[On this date in 1990, the Presidential Commission on Aviation Security and Terrorism (PCAST) presented its report to President George H W Bush. The full report can be read here. A report in The Washington Post the following day reads in part:]
A presidential commission yesterday placed much of the blame for the 1988 terrorist bombing of Pan Am Flight 103 on a "seriously flawed" aviation security system, beginning with inept and confused Pan Am security at Frankfurt and London and compounded by the Federal Aviation Administration's failure to enforce its rules.
"The destruction of Flight 103 may well have been preventable," the commission said. (...)
The commission found fault throughout the government, from the FAA to the State Department, which it blamed for failing to adequately aid and inform the families of the victims. Only the US intelligence system, including the CIA, did its job adequately, the commission said. (...)
The commission said that for many months before and after the crash, Pan Am failed to follow written federal security guidelines, employed poorly trained security personnel and generally ran a lax security apparatus in Frankfurt and London. It said that despite $630,000 in fines, problems were not cleared up until 10 months after the crash when [Federal Aviation Authority administrator James B] Busey had a face-to-face meeting with Pan Am's new chief executive officer.
"It is astonishing . . . that Pan Am permitted those problems and others to continue at that level month upon month after the disaster," the report said.
The report said the commission could not determine exactly how the bomb got onto the plane, although it said there is ample evidence that an "extra" unaccompanied bag was placed on the plane at Frankfurt. A container of luggage was also left unguarded on the tarmac at Heathrow Airport in London for about 30 minutes.
The commission called the extra unaccompanied bag "the 13th bag," because an X-ray operator's list of parcels delivered from other airlines totaled 13, while other records could trace only 12 of them to passengers.
The report also did not identify any individual or country responsible for the bomb, apparently Semtex explosive hidden in a small Toshiba radio. A criminal investigation continues, and no charges have been filed.
However, [Commission chair, former Secretary of Labor Ann] McLaughlin indicated the commission may know more than it is making public. She said the panel delivered a private letter to President Bush yesterday morning with his copy of the report. She said the letter contained more specifics about dealing with terrorism but refused to elaborate.
[RB: The current president of US relatives’ organisation Victims of Pan Am Flight 103 Inc, Frank Duggan, was on the staff of the Commission, in charge of family liaison.]

-----

• **Exercise set**:
(1) Answer these questions from the Pan Am Flight 103 extract:
(a) Which part of the US government did the commission say did its job adequately?
(b) How much did Pan Am pay in fines, according to the commission?
(c) Why did the commission call the extra unaccompanied bag "the 13th bag"?
(2) In two sentences, what does the Pan Am Flight 103 extract report?
The stored data that comes next is separate material, unrelated to the Pan Am Flight 103 extract.

[Stored data]
-----

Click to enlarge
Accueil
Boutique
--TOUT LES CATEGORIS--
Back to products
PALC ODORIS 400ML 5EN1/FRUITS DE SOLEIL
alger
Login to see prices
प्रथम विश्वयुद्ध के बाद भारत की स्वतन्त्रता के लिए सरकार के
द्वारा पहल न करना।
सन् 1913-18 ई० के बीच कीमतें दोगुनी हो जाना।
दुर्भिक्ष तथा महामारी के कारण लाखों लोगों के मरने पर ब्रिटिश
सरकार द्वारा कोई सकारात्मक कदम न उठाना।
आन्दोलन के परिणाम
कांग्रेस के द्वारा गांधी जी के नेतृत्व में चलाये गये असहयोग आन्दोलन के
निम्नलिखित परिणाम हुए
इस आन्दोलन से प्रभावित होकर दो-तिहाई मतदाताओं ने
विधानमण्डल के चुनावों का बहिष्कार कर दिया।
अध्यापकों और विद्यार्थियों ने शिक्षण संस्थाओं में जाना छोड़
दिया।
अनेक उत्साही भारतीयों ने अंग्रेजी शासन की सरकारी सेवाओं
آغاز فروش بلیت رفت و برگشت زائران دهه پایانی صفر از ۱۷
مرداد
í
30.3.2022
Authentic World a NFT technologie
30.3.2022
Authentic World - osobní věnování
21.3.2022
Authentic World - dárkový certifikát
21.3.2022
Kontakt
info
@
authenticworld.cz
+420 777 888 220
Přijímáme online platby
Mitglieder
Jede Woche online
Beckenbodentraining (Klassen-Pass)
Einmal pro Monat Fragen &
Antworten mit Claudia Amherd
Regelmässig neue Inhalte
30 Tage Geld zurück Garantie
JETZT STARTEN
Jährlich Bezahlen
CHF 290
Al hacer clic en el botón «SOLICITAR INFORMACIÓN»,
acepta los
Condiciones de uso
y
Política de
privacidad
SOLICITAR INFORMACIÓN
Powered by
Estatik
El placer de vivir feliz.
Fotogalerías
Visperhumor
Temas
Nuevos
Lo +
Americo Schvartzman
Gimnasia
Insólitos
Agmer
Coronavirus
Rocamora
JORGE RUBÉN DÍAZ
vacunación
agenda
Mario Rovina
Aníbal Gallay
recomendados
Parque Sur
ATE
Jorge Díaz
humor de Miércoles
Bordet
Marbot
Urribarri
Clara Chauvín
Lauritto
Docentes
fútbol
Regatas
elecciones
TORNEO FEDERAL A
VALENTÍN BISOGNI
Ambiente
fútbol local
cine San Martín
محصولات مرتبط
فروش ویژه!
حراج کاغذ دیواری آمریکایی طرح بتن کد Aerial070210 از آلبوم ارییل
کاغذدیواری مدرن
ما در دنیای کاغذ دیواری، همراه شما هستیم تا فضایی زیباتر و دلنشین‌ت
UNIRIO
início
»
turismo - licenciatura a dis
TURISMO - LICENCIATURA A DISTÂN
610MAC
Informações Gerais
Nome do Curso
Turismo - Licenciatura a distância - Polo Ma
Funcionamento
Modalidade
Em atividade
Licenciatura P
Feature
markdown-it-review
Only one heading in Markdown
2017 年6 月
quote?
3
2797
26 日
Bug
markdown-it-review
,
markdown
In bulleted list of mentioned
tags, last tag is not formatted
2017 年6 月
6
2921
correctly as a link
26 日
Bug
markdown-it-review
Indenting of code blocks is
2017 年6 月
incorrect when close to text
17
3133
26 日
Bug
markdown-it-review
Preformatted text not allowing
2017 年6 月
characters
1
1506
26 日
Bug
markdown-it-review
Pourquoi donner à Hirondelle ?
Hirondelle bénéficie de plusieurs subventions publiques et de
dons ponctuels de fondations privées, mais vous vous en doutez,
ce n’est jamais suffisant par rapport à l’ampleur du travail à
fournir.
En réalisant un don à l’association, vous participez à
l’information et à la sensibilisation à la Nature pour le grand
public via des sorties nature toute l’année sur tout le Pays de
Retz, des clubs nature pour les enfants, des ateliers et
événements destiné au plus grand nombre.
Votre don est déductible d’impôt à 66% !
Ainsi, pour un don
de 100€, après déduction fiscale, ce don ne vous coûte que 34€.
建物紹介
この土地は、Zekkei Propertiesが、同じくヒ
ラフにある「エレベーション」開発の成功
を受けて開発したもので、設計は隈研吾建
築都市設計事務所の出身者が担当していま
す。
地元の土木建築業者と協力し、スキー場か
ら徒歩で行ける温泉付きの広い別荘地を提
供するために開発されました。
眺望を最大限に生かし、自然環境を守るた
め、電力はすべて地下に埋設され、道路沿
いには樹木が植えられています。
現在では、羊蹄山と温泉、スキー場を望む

-----

• **Solutions below**:
(1)
(a) The US intelligence system, including the CIA.
(b) $630,000.
(c) An X-ray operator's list of parcels delivered from other airlines totaled 13, while other records could trace only 12 of them to passengers.

(2) A presidential commission blamed the 1988 bombing of Pan Am Flight 103 largely on a "seriously flawed" aviation security system, citing lax Pan Am security at Frankfurt and London and the FAA's failure to enforce its rules, and it said the destruction "may well have been preventable." The commission could not determine exactly how the bomb got onto the plane or identify anyone responsible, though its chair said a private letter to President Bush contained more specifics about dealing with terrorism.